ところが、外相訪米に当たって首相をはじめとする関係閣僚の詰めた会議はなかった。少なくとも、新聞各社が載せる「首相動静」には、それらしい動きはない。そして、首相は週末の27日、静養のため幸夫人と連れだって千葉県鴨川のリゾートホテルを訪れた。日米関係、永田町の喧騒を傍目に、なんとも優雅な静養としか言いようがない。
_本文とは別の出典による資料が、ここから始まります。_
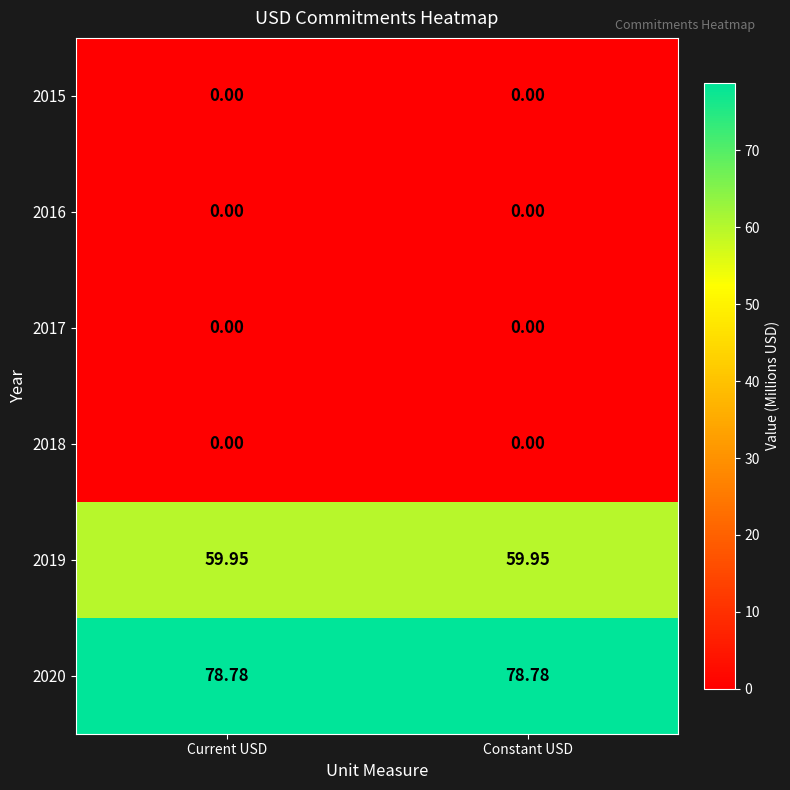

Is the value of 2019 at Current USD greater than the value of 2016 at Current USD?

Yes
ここで、同じ「変革」で登場した米国のオバマ大統領の動きを参考までに紹介する。支持率低下にあえぎながら、大統領は医療保険改革法を成立させるため自ら議員と直談判したり、電話での説得に奔走した。さらに、直近のワシントン発の共同電によると、野党共和党が医療保険法廃止を訴えて11月の中間選挙に臨むことに対して「やってみろ」と、挑戦を受けて立つ構えを鮮明にしたという。

沖縄基地問題では、橋本龍太郎首相(故人)は普天間飛行場の返還合意に努力、問題解決のために1996年から97年にかけて、当時の沖縄県の大田昌秀知事と前後17回に及ぶ会談をしている。基地問題が喫緊の懸案だったとはいえ、首相がこれほど頻繁に知事と会談したことは異例だった。

政治のリーダーに求められるのは、耳当たりのいい言葉を発するだけではない。いかに自ら動き回るり、目標に近づくかである。リーダーの「ガバナビリティ」は説得力のある行動抜きには考えられない。